Your goal:
Images do not belong in the copy. Retype all the entries below exactly.
Given data START
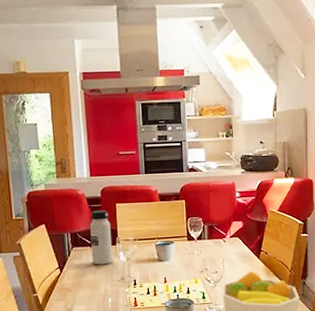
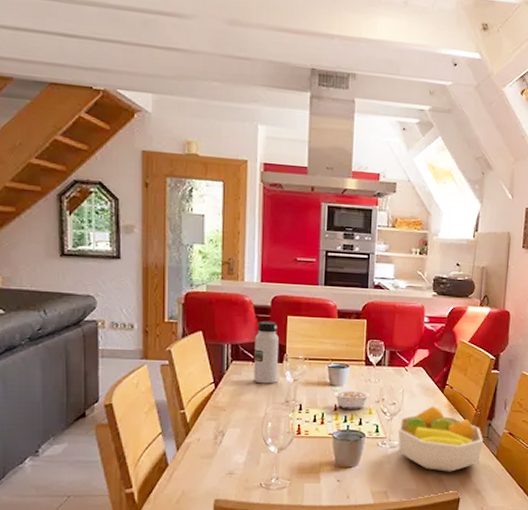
legume: none [158,262,195,281] -> present [329,387,370,409]

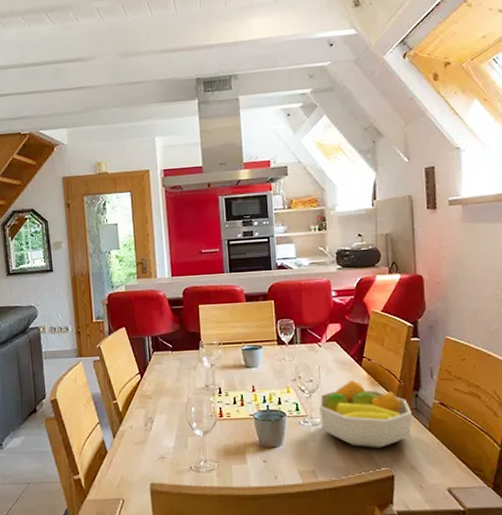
water bottle: present [254,321,279,384] -> none [171,312,196,371]
legume: present [329,387,370,409] -> none [245,369,286,390]

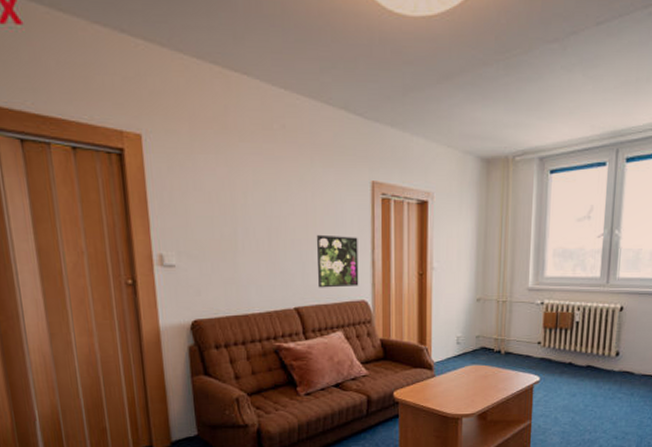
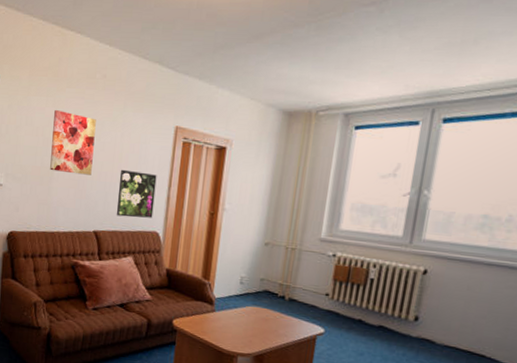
wall art: none [228,169,283,245] -> present [50,109,96,175]

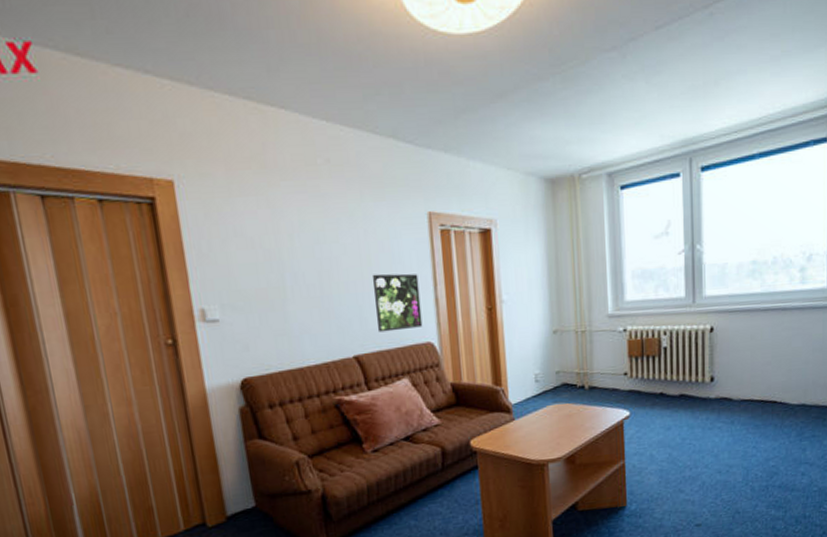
wall art: present [50,109,96,175] -> none [271,210,337,291]

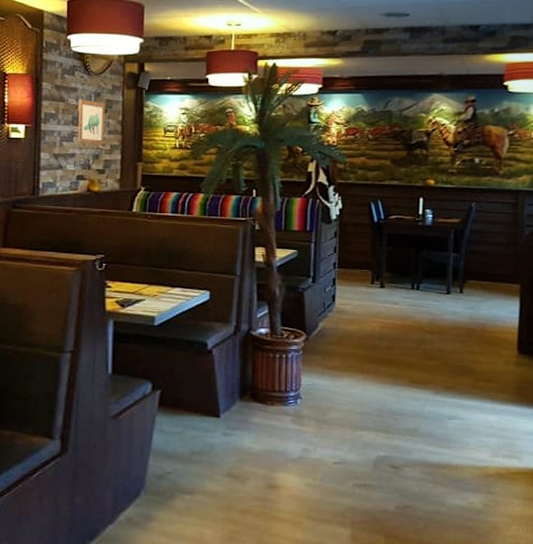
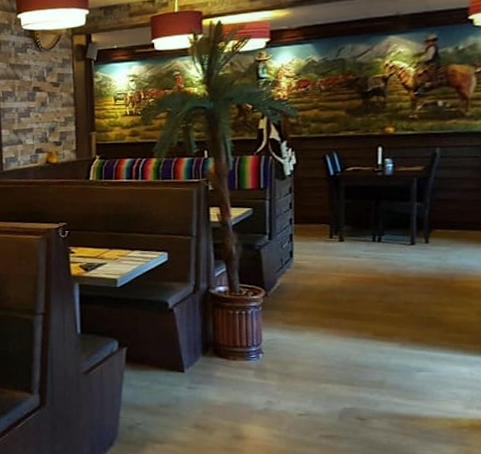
wall art: present [77,99,106,145] -> none [32,75,60,119]

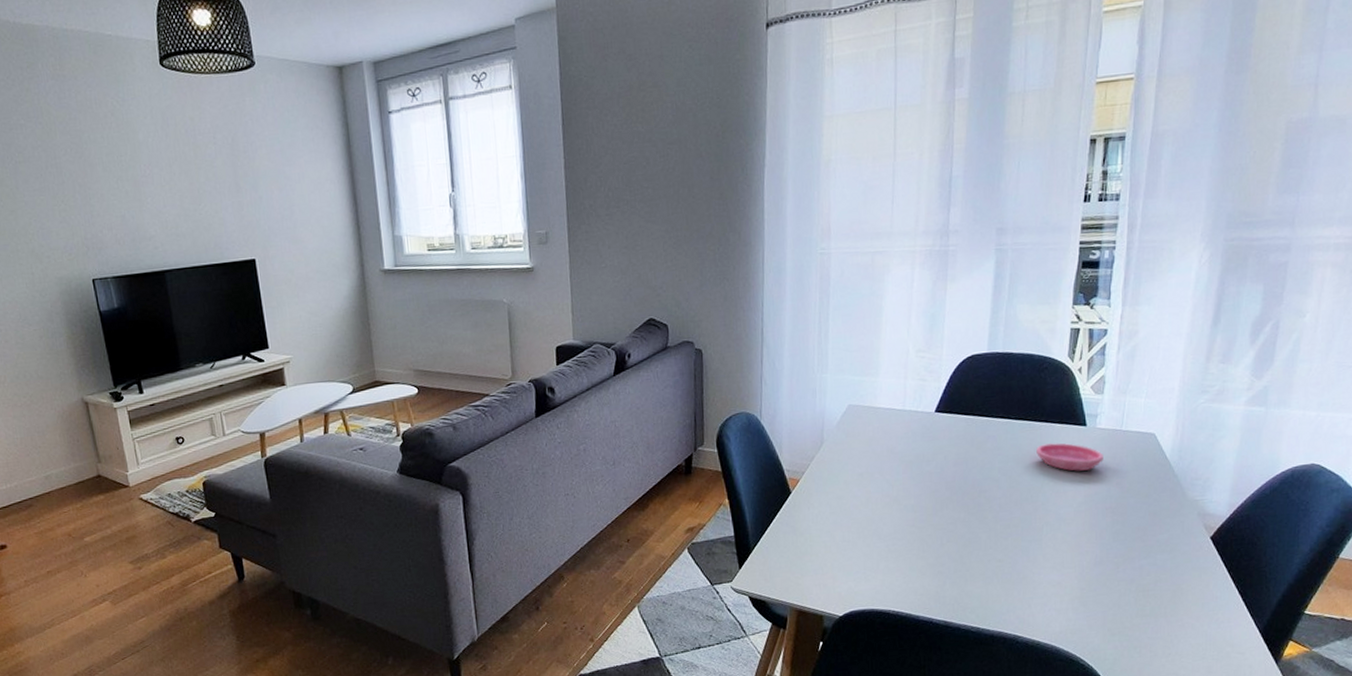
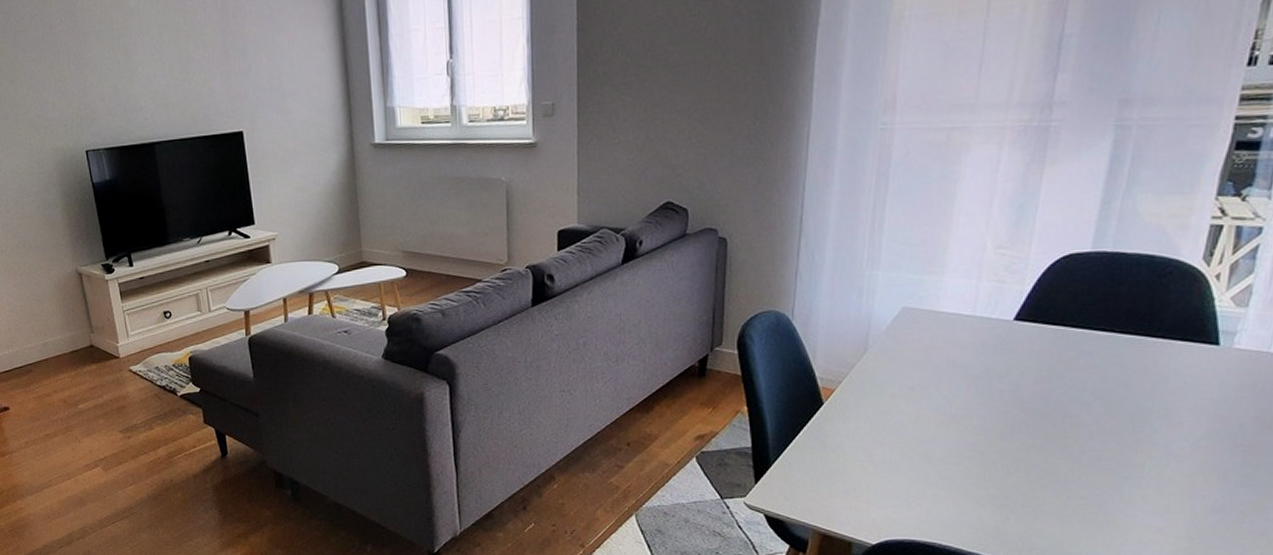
saucer: present [1036,443,1104,472] -> none [1146,364,1240,399]

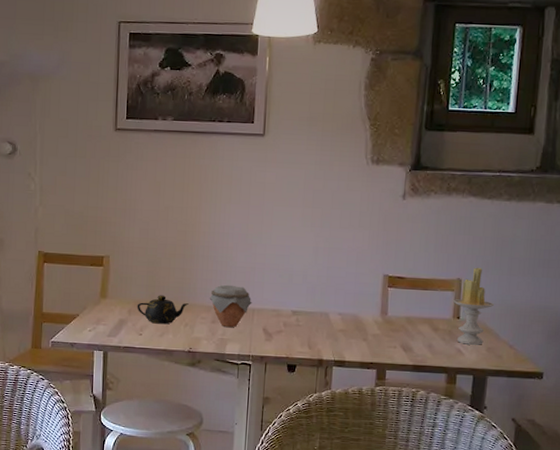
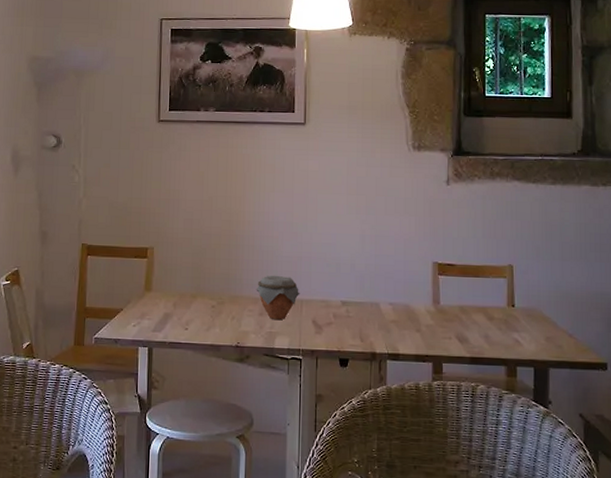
teapot: present [137,295,189,324] -> none [182,287,235,318]
candle: present [453,267,494,345] -> none [506,252,548,335]

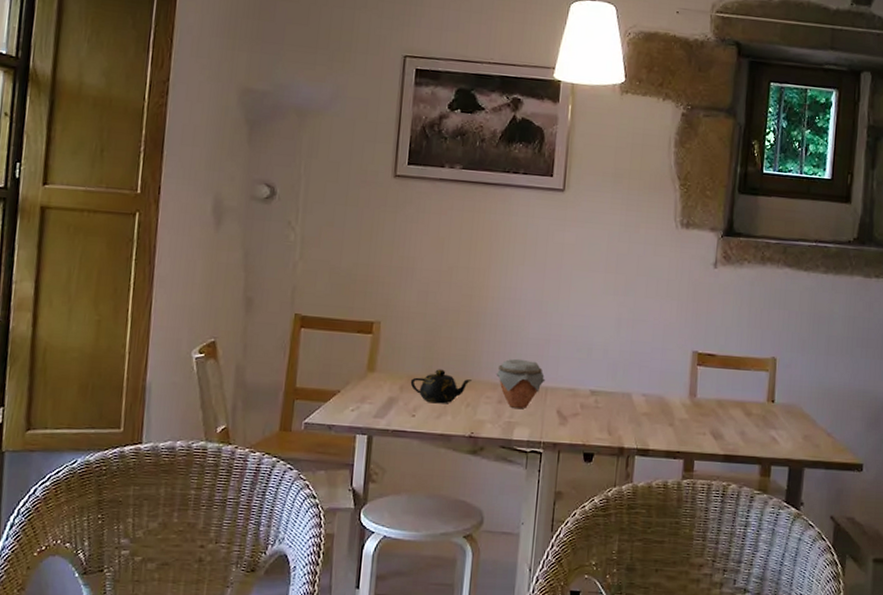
teapot: none [182,287,235,318] -> present [410,369,472,404]

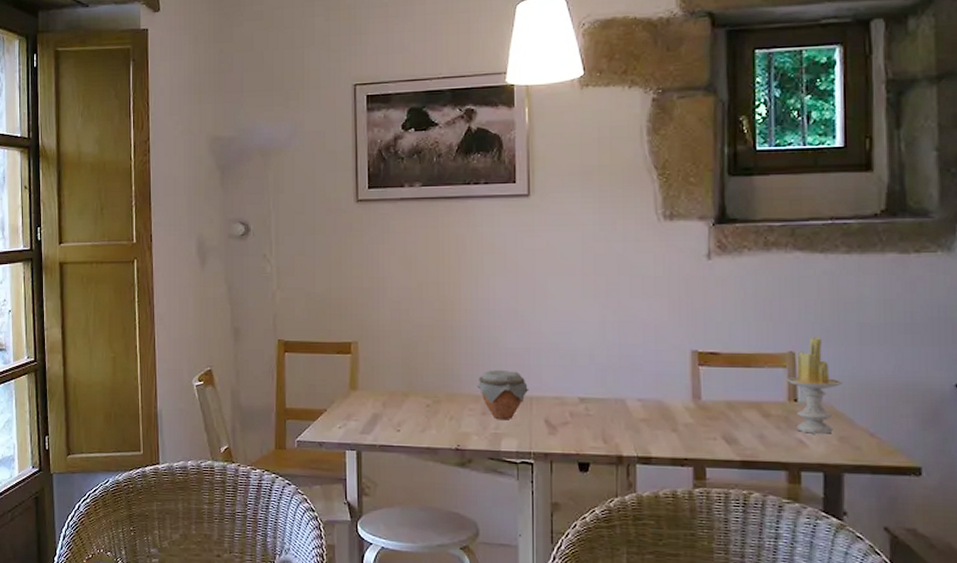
teapot: present [410,369,472,404] -> none [392,384,453,418]
candle: none [768,345,811,433] -> present [787,337,842,434]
Given data END
Task result:
legume: none [158,262,195,281] -> present [329,387,370,409]

water bottle: present [254,321,279,384] -> none [171,312,196,371]
legume: present [329,387,370,409] -> none [245,369,286,390]

wall art: none [228,169,283,245] -> present [50,109,96,175]

wall art: present [50,109,96,175] -> none [271,210,337,291]

wall art: present [77,99,106,145] -> none [32,75,60,119]

saucer: present [1036,443,1104,472] -> none [1146,364,1240,399]

teapot: present [137,295,189,324] -> none [182,287,235,318]
candle: present [453,267,494,345] -> none [506,252,548,335]

teapot: none [182,287,235,318] -> present [410,369,472,404]

teapot: present [410,369,472,404] -> none [392,384,453,418]
candle: none [768,345,811,433] -> present [787,337,842,434]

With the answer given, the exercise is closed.